PharmTech Weekly Roundup–July 10, 2026

Author(s)Susan Haigney

Greater accountability and resilience across drug development and manufacturing are key goals for regulators and industry.

This week, regulators, dealmakers, and manufacturers converged on the same demand: greater accountability and resilience across drug development and manufacturing.
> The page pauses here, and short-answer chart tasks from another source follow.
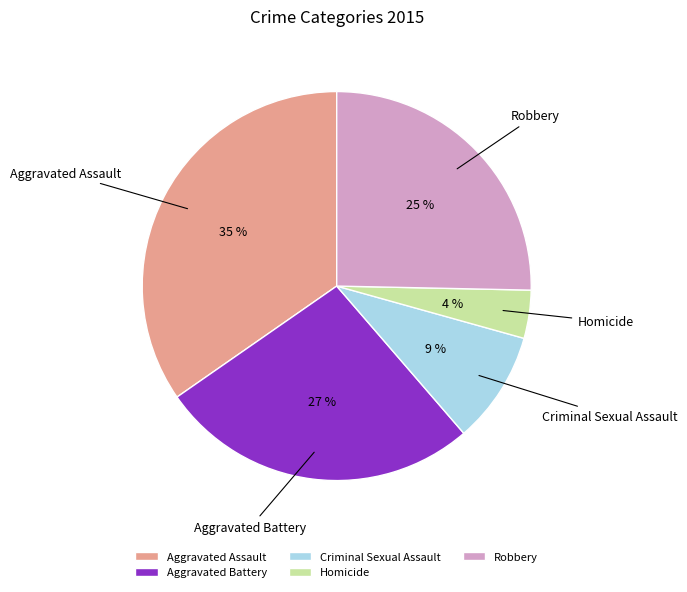

True or false: Criminal Sexual Assault accounts for 9% of the total.

True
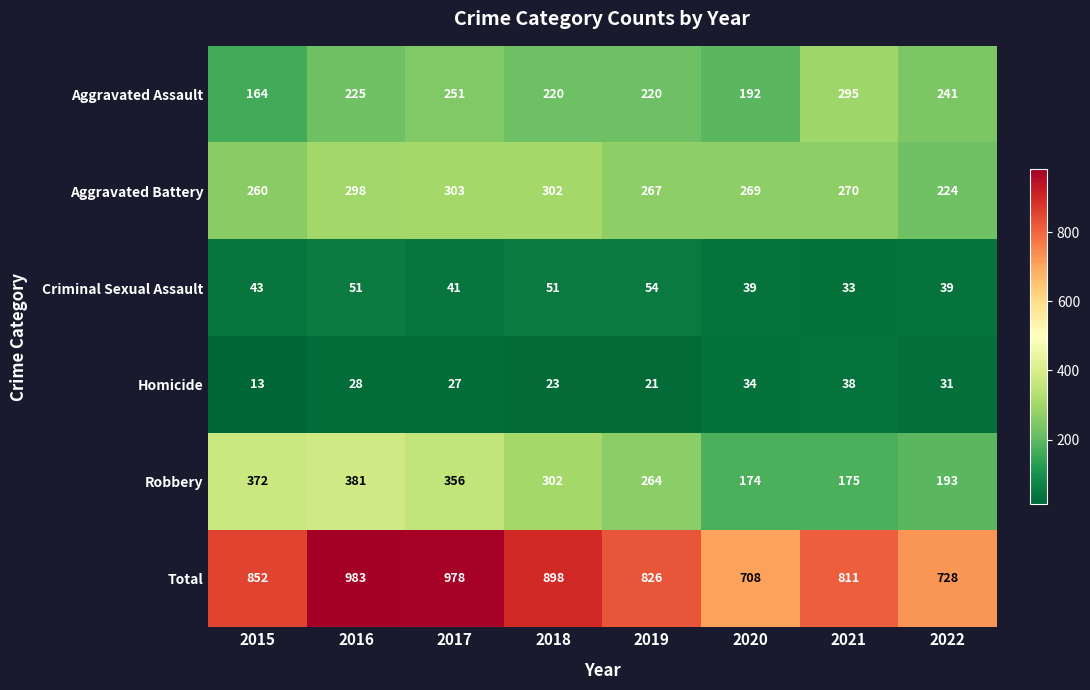

What is the sum of the Homicide values at 2022 and 2020?

65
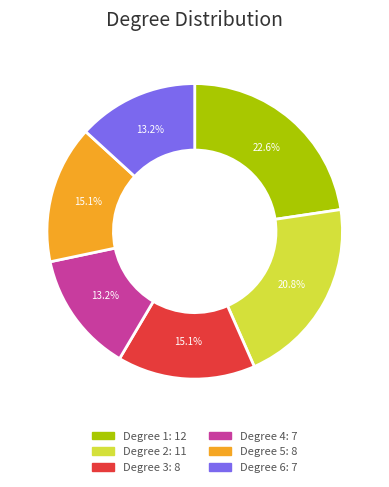

Is there any slice that represents more than half of the pie?

No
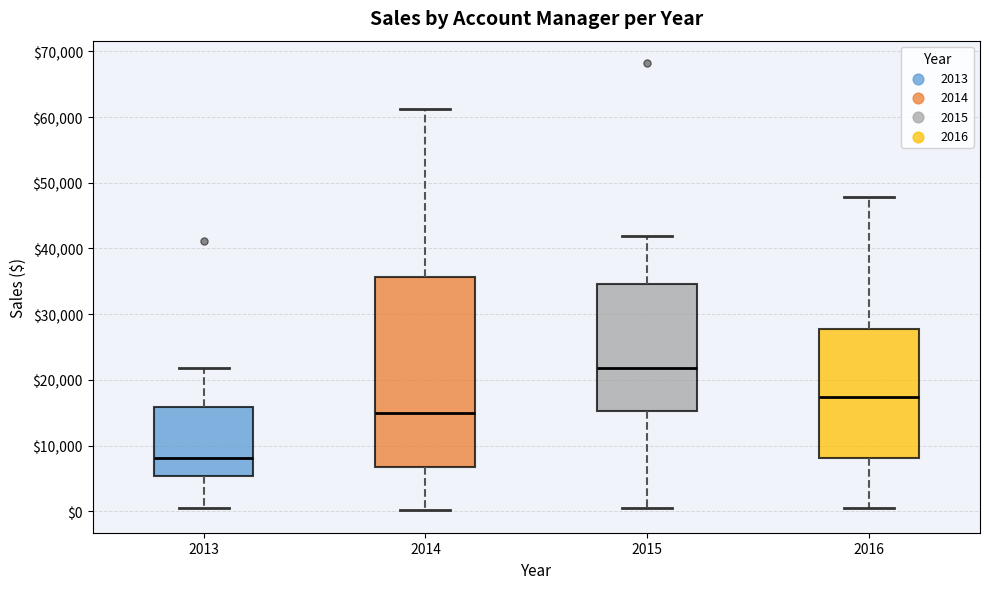

Which box has the lowest median line?

2013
From phased and accelerated regulatory reviews, to enforcement on artificial intelligence (AI)-assisted documentation, to acquisitions built to close capability gaps, the pressure is on to build systems that are faster, better controlled, and more transparent.

In regulatory news this week, the European Medicines Agency’s (EMA’s) phased review of daraxonrasib for metastatic pancreatic cancer previews how legislative reform for pharmaceuticals in the European Union may help regulators assess quality and clinical data in stages, compressing timelines without lowering the evidentiary bar.
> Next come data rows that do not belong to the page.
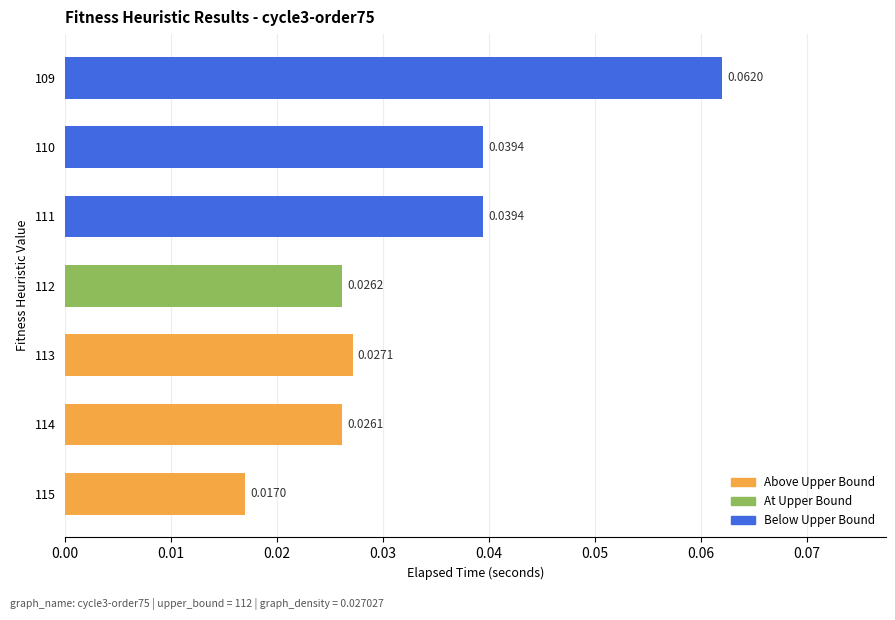

Between 112 and 113, which is larger?

113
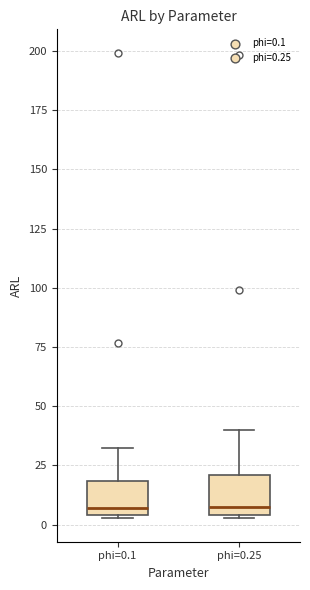

Where is the lower edge of the box for phi=0.25 on the y-axis? The values are not printed on the chart, so give them approximately, as read against the axis.

5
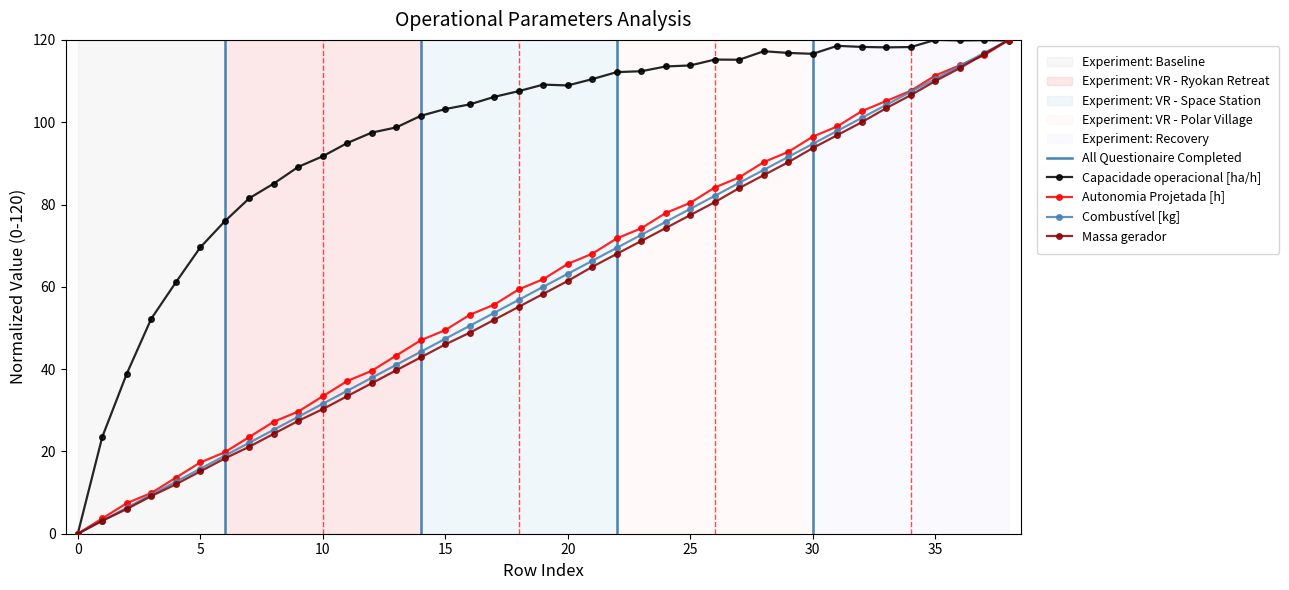

Is this an area chart (filled region under the line)?

No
The FDA’s accelerated approval of Trutakna, the first dual BAFF and APRIL inhibitor for IgA nephropathy, highlights the pairing of self-administered specialty biologics with near-term confirmatory data requirements.
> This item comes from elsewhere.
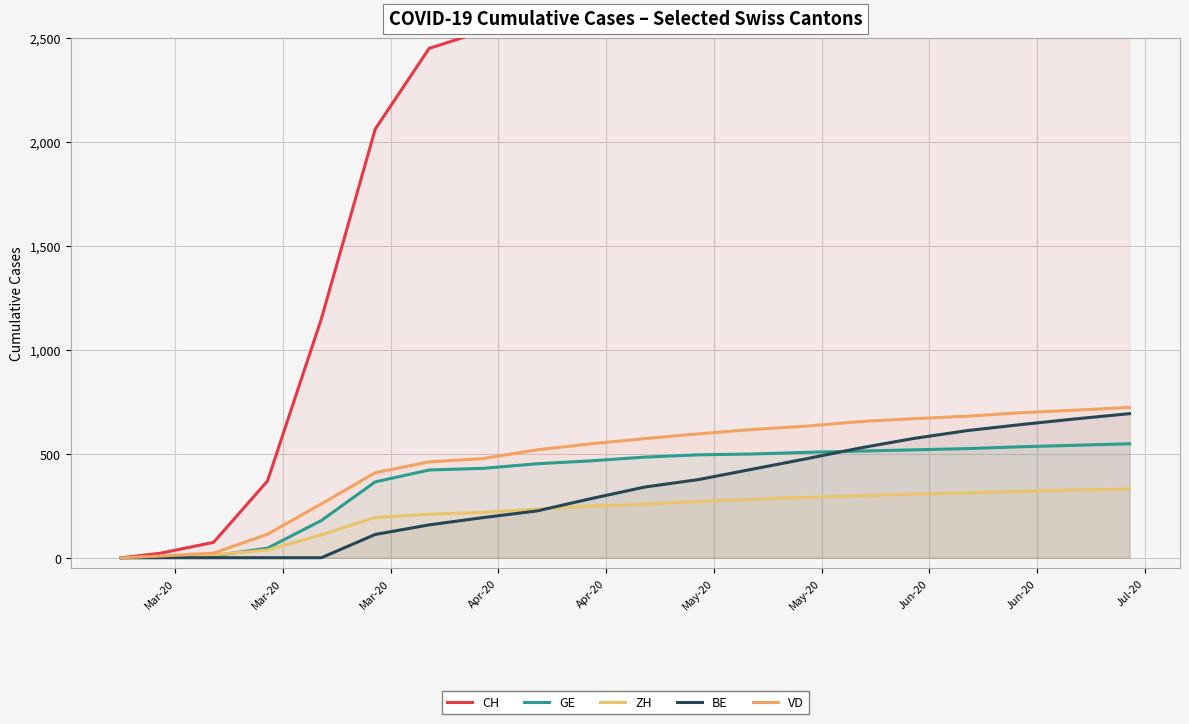

How many lines are shown in the chart?

5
In business news, Novartis’s acquisition of Myricx Bio, worth up to $1.5 billion, is the next in a string of deals showing that payload and linker chemistry, not just antibody targeting, are driving competitive differentiation in next-generation ADCs.

And finally, Teva and Polpharma Biologics’ licensing deal for an ocrelizumab biosimilar expands access to specialized biologics in the multiple sclerosis market.

Industry experts took a look at a variety of topics this week on PharmTech.com.

In an article, authors Pandey and Borshchenko explained how the FDA’s warning letter to Purolea Cosmetics Lab shows that AI-assisted drafting of good manufacturing practice (GMP) documents still requires quality-unit review, controlled source material, and process validation performed by experts.

USP’s Gabriela Grasa Mannino explained that drug shortages often stem from geographic concentration and quality variability, and that standards paired with data-driven risk assessment are key to building supply chain resilience.

Cynthia Challener asked cell-therapy experts about the role of variability in patient-derived starting material. The experts suggested that variability can’t be standardized away and requires risk-based control strategies and clinically representative data to keep autologous manufacturing robust.

Roquette’s Angela Strzelecki argued that patient-centered formulation, 3D-printed dosage forms, and AI-driven development are coming together to make personalized, preventive medicine achievable, as long as the underlying data are well managed.

Contract research organizations are being encouraged to replace manual, disconnected workflows with automation and integrated systems, because efficiency and data integrity define competitive advantage, according to Tim Stroud of Cenevo.

In an interview with PharmTech, Lonza Capsugel’s Jamie Evans and Joe Cobb emphasized that successful sponsor-to-CDMO technology transfer depends on rigorous gap analysis, quality-by-design planning, and strong governance to avoid regulatory and supply delays.

The message from industry experts and regulators is consistent this week: speed and innovation only hold up when they’re backed by rigorous control, data, and collaboration.